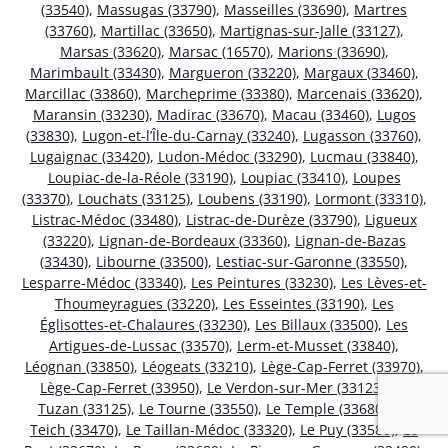
(33540)
,
Massugas (33790)
,
Masseilles (33690)
,
Martres
(33760)
,
Martillac (33650)
,
Martignas-sur-Jalle (33127)
,
Marsas (33620)
,
Marsac (16570)
,
Marions (33690)
,
Marimbault (33430)
,
Margueron (33220)
,
Margaux (33460)
,
Marcillac (33860)
,
Marcheprime (33380)
,
Marcenais (33620)
,
Maransin (33230)
,
Madirac (33670)
,
Macau (33460)
,
Lugos
(33830)
,
Lugon-et-l’Île-du-Carnay (33240)
,
Lugasson (33760)
,
Lugaignac (33420)
,
Ludon-Médoc (33290)
,
Lucmau (33840)
,
Loupiac-de-la-Réole (33190)
,
Loupiac (33410)
,
Loupes
(33370)
,
Louchats (33125)
,
Loubens (33190)
,
Lormont (33310)
,
Listrac-Médoc (33480)
,
Listrac-de-Durèze (33790)
,
Ligueux
(33220)
,
Lignan-de-Bordeaux (33360)
,
Lignan-de-Bazas
(33430)
,
Libourne (33500)
,
Lestiac-sur-Garonne (33550)
,
Lesparre-Médoc (33340)
,
Les Peintures (33230)
,
Les Lèves-et-
Thoumeyragues (33220)
,
Les Esseintes (33190)
,
Les
Églisottes-et-Chalaures (33230)
,
Les Billaux (33500)
,
Les
Artigues-de-Lussac (33570)
,
Lerm-et-Musset (33840)
,
Léognan (33850)
,
Léogeats (33210)
,
Lège-Cap-Ferret (33970)
,
Lège-Cap-Ferret (33950)
,
Le Verdon-sur-Mer (33123)
,
Le
Tuzan (33125)
,
Le Tourne (33550)
,
Le Temple (33680)
,
Le
Teich (33470)
,
Le Taillan-Médoc (33320)
,
Le Puy (33580)
,
Le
——————————
ACTIVITY:
Print the listing above again, line for line, without the picture.

RESULT BELOW:
(33540)
,
Massugas (33790)
,
Masseilles (33690)
,
Martres
(33760)
,
Martillac (33650)
,
Martignas-sur-Jalle (33127)
,
Marsas (33620)
,
Marsac (16570)
,
Marions (33690)
,
Marimbault (33430)
,
Margueron (33220)
,
Margaux (33460)
,
Marcillac (33860)
,
Marcheprime (33380)
,
Marcenais (33620)
,
Maransin (33230)
,
Madirac (33670)
,
Macau (33460)
,
Lugos
(33830)
,
Lugon-et-l’Île-du-Carnay (33240)
,
Lugasson (33760)
,
Lugaignac (33420)
,
Ludon-Médoc (33290)
,
Lucmau (33840)
,
Loupiac-de-la-Réole (33190)
,
Loupiac (33410)
,
Loupes
(33370)
,
Louchats (33125)
,
Loubens (33190)
,
Lormont (33310)
,
Listrac-Médoc (33480)
,
Listrac-de-Durèze (33790)
,
Ligueux
(33220)
,
Lignan-de-Bordeaux (33360)
,
Lignan-de-Bazas
(33430)
,
Libourne (33500)
,
Lestiac-sur-Garonne (33550)
,
Lesparre-Médoc (33340)
,
Les Peintures (33230)
,
Les Lèves-et-
Thoumeyragues (33220)
,
Les Esseintes (33190)
,
Les
Églisottes-et-Chalaures (33230)
,
Les Billaux (33500)
,
Les
Artigues-de-Lussac (33570)
,
Lerm-et-Musset (33840)
,
Léognan (33850)
,
Léogeats (33210)
,
Lège-Cap-Ferret (33970)
,
Lège-Cap-Ferret (33950)
,
Le Verdon-sur-Mer (33123)
,
Le
Tuzan (33125)
,
Le Tourne (33550)
,
Le Temple (33680)
,
Le
Teich (33470)
,
Le Taillan-Médoc (33320)
,
Le Puy (33580)
,
Le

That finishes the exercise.